* _ESTRATTO_:

Per la configurazione Dell ti dà la massima libertà, tieni conto però che è meglio puntare subito su una configurazione alta, perchè i ricambi ed espansioni dell te le fa pagare un botto...

Il supporto di linux per l'8600 è quasi al 100%, per quanto riguarda il 510m, sto ancora cercando di convincere mio papà, ma se hai bisogno ci posso lanciar su una knoppix o una suse e farti sapere come è andata...

Una cosa... se decidi di comprarlo, poi aggiorna subito il bios [utility windows only] che altrimenti ACPI , ventole e compagnia ne risentono sotto linux...

Mi unisco al coro di chi ti sconsiglia gli asus... Ho visto amici rimpiangere i soldi che credevano di aver risparmiato...

----------

## alexio2ky

E' difficile dire quale "marca" sia migliore. Io sò (da quello che sento dire in giro - non ho un portatile) che Dell è quella che viene considerata la migliore in assoluto, però devi acquistarla tramite sito dell.it oppure via telefono, perchè non vendono in negozi.

----------

## marco86

mi ispirano i dell, li guardavo adesso, questo sembra davvero bello...

Devo solo capire che processore monta a quel prezzo....

----------

## .:deadhead:.

 *alexio2ky wrote:*   

> E' difficile dire quale "marca" sia migliore. Io sò (da quello che sento dire in giro - non ho un portatile) che Dell è quella che viene considerata la migliore in assoluto, però devi acquistarla tramite sito dell.it oppure via telefono, perchè non vendono in negozi.

* _CONSEGNA_: Prosegui la discussione sui portatili Dell a partire dal punto in cui si interrompe. Le voci riportate qui di seguito non sono necessarie.

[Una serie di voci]
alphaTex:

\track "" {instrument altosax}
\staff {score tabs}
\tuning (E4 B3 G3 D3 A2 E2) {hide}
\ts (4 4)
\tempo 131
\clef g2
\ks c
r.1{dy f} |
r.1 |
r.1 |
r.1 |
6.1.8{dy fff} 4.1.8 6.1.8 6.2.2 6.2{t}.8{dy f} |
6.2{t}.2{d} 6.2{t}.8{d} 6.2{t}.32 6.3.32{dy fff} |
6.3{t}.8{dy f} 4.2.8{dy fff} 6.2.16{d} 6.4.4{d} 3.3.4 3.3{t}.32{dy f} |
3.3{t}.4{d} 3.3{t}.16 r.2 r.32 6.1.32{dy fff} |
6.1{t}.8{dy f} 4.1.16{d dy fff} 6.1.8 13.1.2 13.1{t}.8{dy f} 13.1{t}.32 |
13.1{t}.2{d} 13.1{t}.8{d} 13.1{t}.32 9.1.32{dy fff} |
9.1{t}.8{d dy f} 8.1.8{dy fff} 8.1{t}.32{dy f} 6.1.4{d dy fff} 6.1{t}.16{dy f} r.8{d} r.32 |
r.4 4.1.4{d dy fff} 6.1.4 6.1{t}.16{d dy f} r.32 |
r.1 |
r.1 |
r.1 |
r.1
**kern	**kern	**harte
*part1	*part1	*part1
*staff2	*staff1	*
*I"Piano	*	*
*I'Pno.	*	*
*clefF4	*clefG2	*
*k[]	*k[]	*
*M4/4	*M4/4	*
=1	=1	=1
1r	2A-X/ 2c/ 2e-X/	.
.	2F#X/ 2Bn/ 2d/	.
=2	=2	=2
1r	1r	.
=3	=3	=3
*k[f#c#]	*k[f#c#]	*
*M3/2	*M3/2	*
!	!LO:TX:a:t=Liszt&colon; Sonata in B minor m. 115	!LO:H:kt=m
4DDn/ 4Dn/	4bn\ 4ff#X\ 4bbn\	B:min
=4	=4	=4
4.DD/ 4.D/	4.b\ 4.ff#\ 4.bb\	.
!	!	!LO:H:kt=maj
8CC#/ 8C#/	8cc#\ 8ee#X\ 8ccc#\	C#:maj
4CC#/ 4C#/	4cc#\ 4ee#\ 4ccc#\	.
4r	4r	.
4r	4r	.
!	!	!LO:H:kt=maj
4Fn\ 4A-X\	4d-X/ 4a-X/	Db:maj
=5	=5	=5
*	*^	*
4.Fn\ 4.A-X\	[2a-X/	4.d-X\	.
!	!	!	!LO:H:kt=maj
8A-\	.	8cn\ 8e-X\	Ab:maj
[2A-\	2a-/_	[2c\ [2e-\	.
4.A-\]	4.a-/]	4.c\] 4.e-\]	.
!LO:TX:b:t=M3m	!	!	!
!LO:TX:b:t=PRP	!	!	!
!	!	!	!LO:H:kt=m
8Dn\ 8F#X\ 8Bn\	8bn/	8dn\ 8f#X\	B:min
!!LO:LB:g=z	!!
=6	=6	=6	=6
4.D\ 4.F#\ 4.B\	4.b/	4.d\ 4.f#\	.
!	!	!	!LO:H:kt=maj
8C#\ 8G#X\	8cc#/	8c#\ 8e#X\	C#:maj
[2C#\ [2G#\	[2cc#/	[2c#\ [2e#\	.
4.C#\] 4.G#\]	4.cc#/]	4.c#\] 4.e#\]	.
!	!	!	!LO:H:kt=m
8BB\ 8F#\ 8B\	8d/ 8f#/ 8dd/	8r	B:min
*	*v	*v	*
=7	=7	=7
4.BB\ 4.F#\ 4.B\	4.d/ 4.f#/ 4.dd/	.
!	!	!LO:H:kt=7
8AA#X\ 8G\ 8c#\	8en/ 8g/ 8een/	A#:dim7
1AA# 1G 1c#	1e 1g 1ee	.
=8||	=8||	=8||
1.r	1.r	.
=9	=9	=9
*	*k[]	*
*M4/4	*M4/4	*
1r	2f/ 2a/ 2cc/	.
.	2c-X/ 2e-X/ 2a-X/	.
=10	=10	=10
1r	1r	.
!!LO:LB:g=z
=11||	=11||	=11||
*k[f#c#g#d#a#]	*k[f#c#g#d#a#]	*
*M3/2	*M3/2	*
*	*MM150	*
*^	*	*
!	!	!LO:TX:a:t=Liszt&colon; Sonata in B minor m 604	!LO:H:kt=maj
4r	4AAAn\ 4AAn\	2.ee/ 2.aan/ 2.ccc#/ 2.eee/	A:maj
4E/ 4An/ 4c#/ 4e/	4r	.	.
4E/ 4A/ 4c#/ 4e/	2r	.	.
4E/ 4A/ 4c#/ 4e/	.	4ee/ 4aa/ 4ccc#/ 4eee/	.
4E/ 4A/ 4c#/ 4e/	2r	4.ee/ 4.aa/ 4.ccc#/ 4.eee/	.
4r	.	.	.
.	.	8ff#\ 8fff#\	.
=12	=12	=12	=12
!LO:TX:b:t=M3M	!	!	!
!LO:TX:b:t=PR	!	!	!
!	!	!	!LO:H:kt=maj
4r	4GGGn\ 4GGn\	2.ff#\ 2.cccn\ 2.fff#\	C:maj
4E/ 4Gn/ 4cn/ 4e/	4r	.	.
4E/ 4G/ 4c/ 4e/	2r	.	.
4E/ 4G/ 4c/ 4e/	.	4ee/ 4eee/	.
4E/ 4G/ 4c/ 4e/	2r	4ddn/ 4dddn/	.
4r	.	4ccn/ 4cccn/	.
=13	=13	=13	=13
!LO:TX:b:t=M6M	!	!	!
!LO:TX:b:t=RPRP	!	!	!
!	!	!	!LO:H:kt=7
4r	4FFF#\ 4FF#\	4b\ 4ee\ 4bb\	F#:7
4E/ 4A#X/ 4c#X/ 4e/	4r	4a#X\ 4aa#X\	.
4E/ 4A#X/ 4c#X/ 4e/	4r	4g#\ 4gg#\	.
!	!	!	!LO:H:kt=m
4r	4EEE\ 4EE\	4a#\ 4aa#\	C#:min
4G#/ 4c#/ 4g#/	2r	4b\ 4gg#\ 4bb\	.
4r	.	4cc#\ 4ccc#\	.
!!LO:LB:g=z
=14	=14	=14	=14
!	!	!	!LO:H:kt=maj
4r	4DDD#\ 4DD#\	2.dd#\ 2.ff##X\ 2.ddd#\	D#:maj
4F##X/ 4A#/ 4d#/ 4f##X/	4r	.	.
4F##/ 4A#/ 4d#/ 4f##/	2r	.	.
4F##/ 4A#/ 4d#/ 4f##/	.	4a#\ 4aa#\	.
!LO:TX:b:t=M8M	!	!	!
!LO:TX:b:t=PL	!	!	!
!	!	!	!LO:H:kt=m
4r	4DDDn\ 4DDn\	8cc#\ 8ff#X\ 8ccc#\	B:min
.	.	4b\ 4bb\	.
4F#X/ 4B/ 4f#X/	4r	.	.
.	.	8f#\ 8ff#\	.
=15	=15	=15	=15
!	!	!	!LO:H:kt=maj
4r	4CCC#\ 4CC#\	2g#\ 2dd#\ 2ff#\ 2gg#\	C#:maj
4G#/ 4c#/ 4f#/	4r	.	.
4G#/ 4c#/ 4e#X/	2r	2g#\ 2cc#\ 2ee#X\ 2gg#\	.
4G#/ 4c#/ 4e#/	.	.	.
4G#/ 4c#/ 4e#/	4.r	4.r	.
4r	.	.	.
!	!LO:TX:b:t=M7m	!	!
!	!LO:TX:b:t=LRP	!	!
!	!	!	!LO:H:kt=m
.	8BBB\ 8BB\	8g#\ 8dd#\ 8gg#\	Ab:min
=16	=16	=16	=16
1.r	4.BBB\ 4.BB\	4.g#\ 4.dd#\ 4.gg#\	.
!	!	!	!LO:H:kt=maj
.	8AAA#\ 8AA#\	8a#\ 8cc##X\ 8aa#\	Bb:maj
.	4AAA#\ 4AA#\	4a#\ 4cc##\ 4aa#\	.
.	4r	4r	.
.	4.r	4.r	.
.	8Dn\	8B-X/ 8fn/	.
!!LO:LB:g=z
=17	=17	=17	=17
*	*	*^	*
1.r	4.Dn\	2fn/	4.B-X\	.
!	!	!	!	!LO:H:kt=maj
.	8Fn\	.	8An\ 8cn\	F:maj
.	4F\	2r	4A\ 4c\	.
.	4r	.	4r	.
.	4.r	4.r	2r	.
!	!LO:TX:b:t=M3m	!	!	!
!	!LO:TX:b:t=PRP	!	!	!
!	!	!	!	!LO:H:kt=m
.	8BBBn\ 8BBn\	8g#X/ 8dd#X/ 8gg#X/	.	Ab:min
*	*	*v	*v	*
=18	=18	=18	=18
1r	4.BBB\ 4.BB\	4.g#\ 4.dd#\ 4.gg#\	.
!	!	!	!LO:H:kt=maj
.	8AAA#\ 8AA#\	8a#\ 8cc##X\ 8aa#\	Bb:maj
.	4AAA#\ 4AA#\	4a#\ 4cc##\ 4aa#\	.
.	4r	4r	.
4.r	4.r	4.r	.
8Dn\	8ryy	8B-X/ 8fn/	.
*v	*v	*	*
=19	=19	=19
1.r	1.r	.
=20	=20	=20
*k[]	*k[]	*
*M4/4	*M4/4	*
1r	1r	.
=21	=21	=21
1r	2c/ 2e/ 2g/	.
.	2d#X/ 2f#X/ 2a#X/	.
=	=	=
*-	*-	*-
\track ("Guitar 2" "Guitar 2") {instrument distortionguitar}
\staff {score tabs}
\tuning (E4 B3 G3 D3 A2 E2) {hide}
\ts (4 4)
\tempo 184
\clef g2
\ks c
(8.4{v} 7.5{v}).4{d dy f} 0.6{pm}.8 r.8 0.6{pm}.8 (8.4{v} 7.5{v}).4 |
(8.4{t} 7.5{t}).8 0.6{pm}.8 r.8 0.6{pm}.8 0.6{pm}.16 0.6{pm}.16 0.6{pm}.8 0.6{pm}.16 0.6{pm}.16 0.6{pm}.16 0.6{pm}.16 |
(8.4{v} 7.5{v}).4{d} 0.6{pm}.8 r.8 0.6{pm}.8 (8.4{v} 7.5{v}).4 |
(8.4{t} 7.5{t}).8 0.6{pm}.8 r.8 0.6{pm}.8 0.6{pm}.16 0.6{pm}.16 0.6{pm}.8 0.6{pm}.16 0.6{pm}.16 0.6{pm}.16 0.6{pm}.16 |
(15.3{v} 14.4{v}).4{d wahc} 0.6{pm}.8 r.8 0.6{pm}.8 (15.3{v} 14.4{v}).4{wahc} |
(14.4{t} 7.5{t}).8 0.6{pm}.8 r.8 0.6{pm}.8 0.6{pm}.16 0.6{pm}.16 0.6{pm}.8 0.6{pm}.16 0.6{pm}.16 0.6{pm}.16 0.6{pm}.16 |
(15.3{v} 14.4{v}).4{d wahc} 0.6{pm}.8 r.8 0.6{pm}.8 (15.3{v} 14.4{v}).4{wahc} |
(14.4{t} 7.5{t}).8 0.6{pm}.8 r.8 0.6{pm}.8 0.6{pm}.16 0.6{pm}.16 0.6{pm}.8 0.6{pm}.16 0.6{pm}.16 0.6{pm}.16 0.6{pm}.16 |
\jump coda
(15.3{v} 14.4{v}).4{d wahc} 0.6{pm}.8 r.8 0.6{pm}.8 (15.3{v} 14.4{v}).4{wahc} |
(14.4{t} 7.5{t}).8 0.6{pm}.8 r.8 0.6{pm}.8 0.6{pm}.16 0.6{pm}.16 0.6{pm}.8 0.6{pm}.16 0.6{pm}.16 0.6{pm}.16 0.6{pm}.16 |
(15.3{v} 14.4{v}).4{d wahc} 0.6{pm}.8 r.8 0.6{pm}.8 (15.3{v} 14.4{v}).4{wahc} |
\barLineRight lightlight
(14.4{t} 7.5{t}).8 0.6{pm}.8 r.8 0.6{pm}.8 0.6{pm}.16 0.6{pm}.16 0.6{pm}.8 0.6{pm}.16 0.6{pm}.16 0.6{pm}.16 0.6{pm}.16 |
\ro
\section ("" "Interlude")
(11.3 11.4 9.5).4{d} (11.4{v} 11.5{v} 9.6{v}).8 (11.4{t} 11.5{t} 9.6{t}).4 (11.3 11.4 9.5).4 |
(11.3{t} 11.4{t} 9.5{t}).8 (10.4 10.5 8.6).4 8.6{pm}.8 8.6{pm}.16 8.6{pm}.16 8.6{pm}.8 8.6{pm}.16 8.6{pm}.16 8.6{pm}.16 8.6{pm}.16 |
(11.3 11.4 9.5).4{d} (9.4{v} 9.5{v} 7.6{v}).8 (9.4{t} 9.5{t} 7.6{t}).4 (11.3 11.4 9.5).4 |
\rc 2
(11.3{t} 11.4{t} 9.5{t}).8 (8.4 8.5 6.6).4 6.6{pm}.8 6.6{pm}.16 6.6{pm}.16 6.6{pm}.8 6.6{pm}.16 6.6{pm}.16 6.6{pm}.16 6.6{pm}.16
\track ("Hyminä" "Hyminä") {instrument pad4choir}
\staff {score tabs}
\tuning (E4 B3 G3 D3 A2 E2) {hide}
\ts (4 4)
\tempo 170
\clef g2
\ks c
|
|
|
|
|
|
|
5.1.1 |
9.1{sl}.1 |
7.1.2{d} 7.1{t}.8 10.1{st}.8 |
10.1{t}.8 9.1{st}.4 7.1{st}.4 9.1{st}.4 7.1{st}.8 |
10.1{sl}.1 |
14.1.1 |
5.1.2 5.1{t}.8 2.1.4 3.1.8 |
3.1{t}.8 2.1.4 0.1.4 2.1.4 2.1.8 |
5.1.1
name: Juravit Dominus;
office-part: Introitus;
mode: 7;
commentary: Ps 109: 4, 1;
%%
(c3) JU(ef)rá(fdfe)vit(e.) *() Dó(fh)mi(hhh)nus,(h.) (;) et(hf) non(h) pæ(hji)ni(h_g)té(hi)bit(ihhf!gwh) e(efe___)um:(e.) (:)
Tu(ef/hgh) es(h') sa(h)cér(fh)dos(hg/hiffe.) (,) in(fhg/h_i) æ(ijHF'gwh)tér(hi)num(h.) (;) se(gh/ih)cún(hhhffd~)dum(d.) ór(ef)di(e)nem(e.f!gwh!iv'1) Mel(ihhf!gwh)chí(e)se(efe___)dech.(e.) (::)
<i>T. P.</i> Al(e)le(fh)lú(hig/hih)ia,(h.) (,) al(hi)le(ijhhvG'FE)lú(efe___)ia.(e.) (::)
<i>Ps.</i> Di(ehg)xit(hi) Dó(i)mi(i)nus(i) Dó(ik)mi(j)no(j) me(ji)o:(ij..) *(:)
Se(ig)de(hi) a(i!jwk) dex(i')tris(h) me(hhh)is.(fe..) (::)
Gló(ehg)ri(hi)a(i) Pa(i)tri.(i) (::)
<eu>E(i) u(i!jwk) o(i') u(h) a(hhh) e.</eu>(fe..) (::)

* _RISPOSTA ATTESA_:
 Be, anche loro hanno le loro pecche [case che alle volte cigola,sul inspiron 8600 i 2 pulsanti dello stick-pointer [non quelli touch pad] praticamente sono inusabili [devi schiacciare fortissimo per avere un feedback],tastiera leggerissimamente flessibile] ma a parte ciò che sono cosine non primarie, l'hardware è di ottima qualità, ed il pregio maggiore risiede nella massima libertà di configurazione...

----------

## .:deadhead:.

 *sisma86 wrote:*   

> mi ispirano i dell, li guardavo adesso, questo sembra davvero bello...

  :Shocked:   :Shocked:  hai visto le foto laterali e del retro vero?Hai visto che pesa 4 chili vero? Hai visto vero che monta un p4 ht a 3.20 ghz -> ventole che non si spegneranno mai? Più che portatile lo dovrebbero chiamare portabile...

----------

## marco86

 *.:deadhead:. wrote:*   

>   hai visto le foto laterali e del retro vero?Hai visto che pesa 4 chili vero? Hai visto vero che monta un p4 ht a 3.20 ghz -> ventole che non si spegneranno mai? Più che portatile lo dovrebbero chiamare portabile...

 

SI però è normale che per avere molta potenza si vanno a sacrificare un pò l'estetica e il peso...

per le ventole....non so, ho paura che compilando ad esempio KDE in un giorno che fa caldo...si sciolga....

----------

## .:deadhead:.

[quote="sisma86"] *.:deadhead:. wrote:*   

> SI però è normale che per avere molta potenza si vanno a sacrificare un pò l'estetica e il peso...

  :Mr. Green:  Hai davvero bisogno di un P4 ht 3.2 ghz? Dalle specidiche con cui tu eri partito credo che sia davvero sovradimensionato...A parte che faccio fatica a trovare chi diavolo potrebbe aver bisogno di tutta sta potenza...

Cmq confrontalo con l'inspiron 8600c...è sufficientemente potente ha una cheda video da far paura ed è grande quando un portatile... Pensa al fatto che te lo dovrai portare o in valigetta o nello zaino...QUando scegli un portatile non valutare solo la potenza, ma anche la trasportabilità

my 2 cent  :Very Happy: 

----------

## xchris

 *.:deadhead:. wrote:*   

> QUando scegli un portatile non valutare solo la potenza, ma anche la trasportabilità
> 
> my 2 cent 

 

parole sante!!!

passato da qualche mese ad un pbook 12" perche' stanco di scarrozzarmi una stufa da 3,5 kg.

ora a mio avviso vado + lento ma:

-ho autonomia da paura

-non vengo cacciato dalla sala con TV (per colpa delle ventole)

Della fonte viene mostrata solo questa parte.